What’s your favorite work in American philosophy? What should we all be reading?
I wish more people would read the work of Alain Locke. His commitment to pluralism is deep but also conditioned by demands for respect and reciprocity—something we need more of today. That said, I think it is more important to read as an American philosopher than to focus on reading within American philosophy. That means reading sympathetically, with an eye to understanding an author’s interests and purposes and not imposing one’s own projects onto their work. It also means reading things from a wide array of fields with an eye to how they inform the project of living out a pluralistic, fallibilistic, experimental philosophy that engages with problems and issues we encounter in our lives.

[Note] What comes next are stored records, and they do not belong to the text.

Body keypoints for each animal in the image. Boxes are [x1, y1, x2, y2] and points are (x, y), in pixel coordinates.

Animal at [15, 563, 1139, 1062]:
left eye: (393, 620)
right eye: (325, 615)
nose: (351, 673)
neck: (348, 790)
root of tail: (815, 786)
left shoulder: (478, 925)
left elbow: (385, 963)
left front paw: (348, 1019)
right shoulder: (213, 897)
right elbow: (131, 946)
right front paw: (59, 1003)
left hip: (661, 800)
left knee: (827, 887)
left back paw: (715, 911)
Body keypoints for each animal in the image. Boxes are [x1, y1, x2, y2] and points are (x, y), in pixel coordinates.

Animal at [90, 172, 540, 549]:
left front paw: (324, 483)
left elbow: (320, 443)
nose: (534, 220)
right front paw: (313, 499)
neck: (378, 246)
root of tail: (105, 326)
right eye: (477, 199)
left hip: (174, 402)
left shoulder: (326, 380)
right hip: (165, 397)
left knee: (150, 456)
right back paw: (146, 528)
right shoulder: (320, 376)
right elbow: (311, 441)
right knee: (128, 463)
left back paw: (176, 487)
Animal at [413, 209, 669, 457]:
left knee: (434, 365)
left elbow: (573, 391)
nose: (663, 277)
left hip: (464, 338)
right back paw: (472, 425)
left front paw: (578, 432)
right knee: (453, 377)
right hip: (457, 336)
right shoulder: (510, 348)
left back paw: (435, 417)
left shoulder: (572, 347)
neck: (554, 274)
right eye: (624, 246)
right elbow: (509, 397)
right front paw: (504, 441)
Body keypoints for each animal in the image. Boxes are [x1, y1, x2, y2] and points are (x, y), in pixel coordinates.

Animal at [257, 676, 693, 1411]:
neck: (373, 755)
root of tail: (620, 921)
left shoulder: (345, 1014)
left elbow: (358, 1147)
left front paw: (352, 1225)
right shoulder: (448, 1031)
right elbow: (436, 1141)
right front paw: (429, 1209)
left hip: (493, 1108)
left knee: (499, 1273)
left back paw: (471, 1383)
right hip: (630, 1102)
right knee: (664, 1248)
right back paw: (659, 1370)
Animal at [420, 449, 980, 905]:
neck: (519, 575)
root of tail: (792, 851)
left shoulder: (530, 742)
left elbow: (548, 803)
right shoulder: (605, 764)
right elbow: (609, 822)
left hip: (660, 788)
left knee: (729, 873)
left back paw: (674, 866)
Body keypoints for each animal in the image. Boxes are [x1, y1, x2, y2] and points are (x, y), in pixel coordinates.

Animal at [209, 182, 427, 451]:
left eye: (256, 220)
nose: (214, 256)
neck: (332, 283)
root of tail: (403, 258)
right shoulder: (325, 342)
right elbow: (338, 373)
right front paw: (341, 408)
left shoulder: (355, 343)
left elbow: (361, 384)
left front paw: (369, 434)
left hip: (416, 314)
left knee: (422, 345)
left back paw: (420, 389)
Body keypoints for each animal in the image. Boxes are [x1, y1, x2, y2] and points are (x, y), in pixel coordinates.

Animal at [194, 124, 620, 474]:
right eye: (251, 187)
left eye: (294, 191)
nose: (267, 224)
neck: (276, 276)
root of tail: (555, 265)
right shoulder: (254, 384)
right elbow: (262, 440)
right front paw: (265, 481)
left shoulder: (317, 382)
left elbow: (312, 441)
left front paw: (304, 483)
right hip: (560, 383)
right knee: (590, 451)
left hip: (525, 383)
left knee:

That said, I never get tired of reading and teaching Val Plumwood’s Environmental Culture: The Ecological Crisis of Reason. While not explicitly part of the American tradition, she is influenced by Peirce and Dewey and her work clearly embodies the spirit of American philosophy. Her ecofeminism is a big influence on my own work as she calls for contextual responses to questions of how best to live with other animal beings, humans included. Her attention to how interlocking systems of oppression work against nature, nonhuman animals, women, indigenous peoples, people of color, and the economically disadvantaged pushes beyond the more common attention to race, class, and gender. Her call (like Locke’s) for a critical pluralism is an important resource for many issues we face today.